The church announced its decision last December to place the 16-year-old climate change alarmist on a most-high pedestal due to her activism. 

The tweet in which the church announced Thunberg's promotion resurfaced online this week. The church has been supporting Thunberg in her efforts. Last week, the church said it would ring its church bells as a symbol of Thunberg's Global Climate Strike, according to the Daily Wire.

"In conjunction with the Global Climate Strike, church bells ring and we gather for prayer for the future of the earth," the church announced. "We pray that we believe that man is responsible for nurturing and managing Creation so that children are given the opportunity for a future. We pray that we know that climate change affects the most vulnerable — poor, children, and women. We pray that we believe in man's ability to change and change."

"When the Amazon burns, we gather to fight for Mother Earth together," the site reads, adding, "WELCOME!"

The church received severe backlash online about the tweet of Thunberg's succession to Jesus. The church's Twitter account was abandoned a few days later with an apology.

The Church of Sweden is a national Evangelical Lutheran church with more than half of the Swedish population claiming membership, although less than two percent attend services.  It is the largest Christian denomination in Sweden, according to Wikipedia. No longer supported by the government, it is known for its liberal position on several theological issues. 

As CBN News reported, Thunberg gave her speech at the United Nations last week in which she claimed: "We are at the beginning of a mass extinction."  

"This is all wrong. I shouldn't be up here," she said. "I should be back in school on the other side of the ocean. Yet you have come to us young people for hope. How dare you. You have stolen my dreams and my childhood with your empty words."

Critics of climate change also chimed in, saying she is right, that children shouldn't be seen as the experts on this issue.

"Kids are powerful pawns," Rich Lowry wrote in the conservative National Review. "There's a reason that we don't look to teenagers for guidance on fraught issues of public policy."

Brad Polumbo with the Washington Examiner says the climate change protests are just a "trojan horse" for socialism.

"It isn't about the environment, but rather seeks to advance a far-left economic agenda in the name of the green revolution. It's clearer than ever that the environmentalist movement has been co-opted by socialists who, in reality, view fighting climate change as a second-tier concern to their radical economic reforms," he wrote. 

To deny climate change is religious heresy to a generation of wealthy, empty, spiritually-confused people in desperate need of a new salvation story. 
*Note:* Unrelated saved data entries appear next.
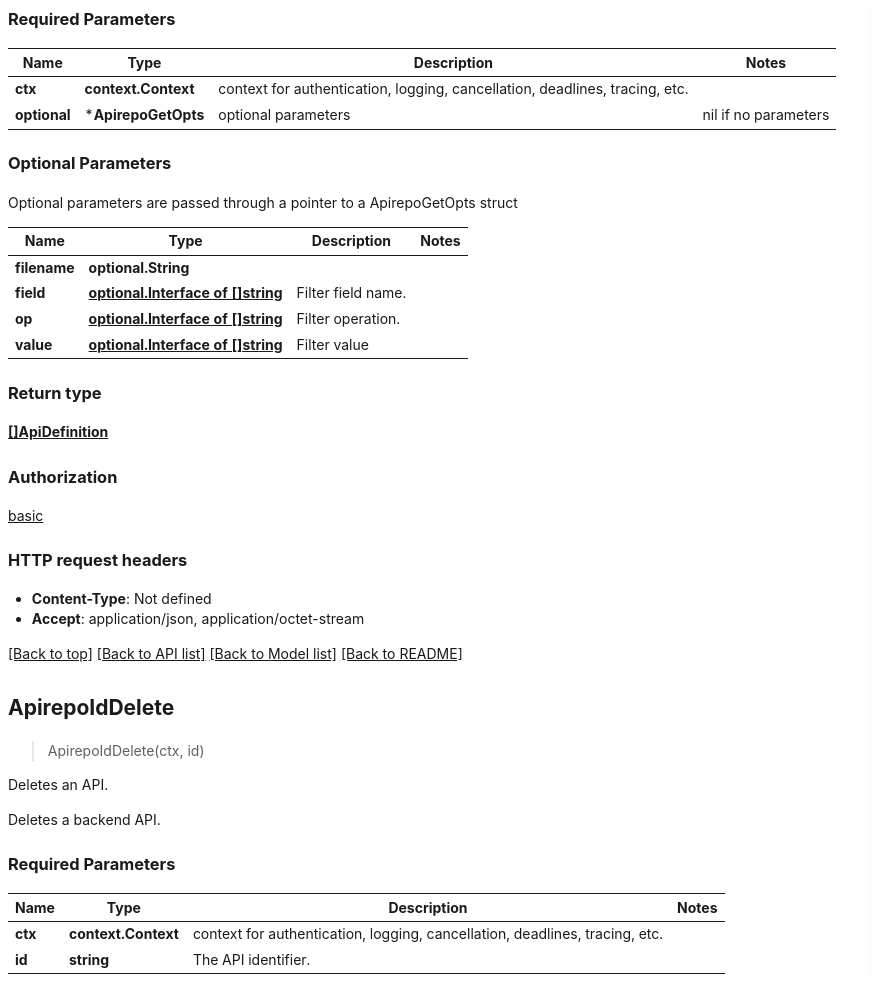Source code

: ### Required Parameters


Name | Type | Description  | Notes
------------- | ------------- | ------------- | -------------
**ctx** | **context.Context** | context for authentication, logging, cancellation, deadlines, tracing, etc.
 **optional** | ***ApirepoGetOpts** | optional parameters | nil if no parameters

### Optional Parameters

Optional parameters are passed through a pointer to a ApirepoGetOpts struct


Name | Type | Description  | Notes
------------- | ------------- | ------------- | -------------
 **filename** | **optional.String**|  | 
 **field** | [**optional.Interface of []string**](string.md)| Filter field name. | 
 **op** | [**optional.Interface of []string**](string.md)| Filter operation. | 
 **value** | [**optional.Interface of []string**](string.md)| Filter value | 

### Return type

[**[]ApiDefinition**](APIDefinition.md)

### Authorization

[basic](../README.md#basic)

### HTTP request headers

- **Content-Type**: Not defined
- **Accept**: application/json, application/octet-stream

[[Back to top]](#) [[Back to API list]](../README.md#documentation-for-api-endpoints)
[[Back to Model list]](../README.md#documentation-for-models)
[[Back to README]](../README.md)


## ApirepoIdDelete

> ApirepoIdDelete(ctx, id)

Deletes an API.

Deletes a backend API.

### Required Parameters


Name | Type | Description  | Notes
------------- | ------------- | ------------- | -------------
**ctx** | **context.Context** | context for authentication, logging, cancellation, deadlines, tracing, etc.
**id** | **string**| The API identifier. |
Dr. Bruce Aims, professor of biochemistry and molecular biology emeritus at the University of California, Berkeley, perhaps said it best: "God died, then (Karl) Marx, so now they're worshipping the planet."

In a recent analysis of the climate change protests, CBN News Senior Correspondent Dale Hurd wrote about a funeral held in Switzerland for a disappearing glacier. 

"An inanimate glacier in Switzerland 'died,' and humans held a ceremony," Hurd wrote. "It's something that used to be done only by primitive people."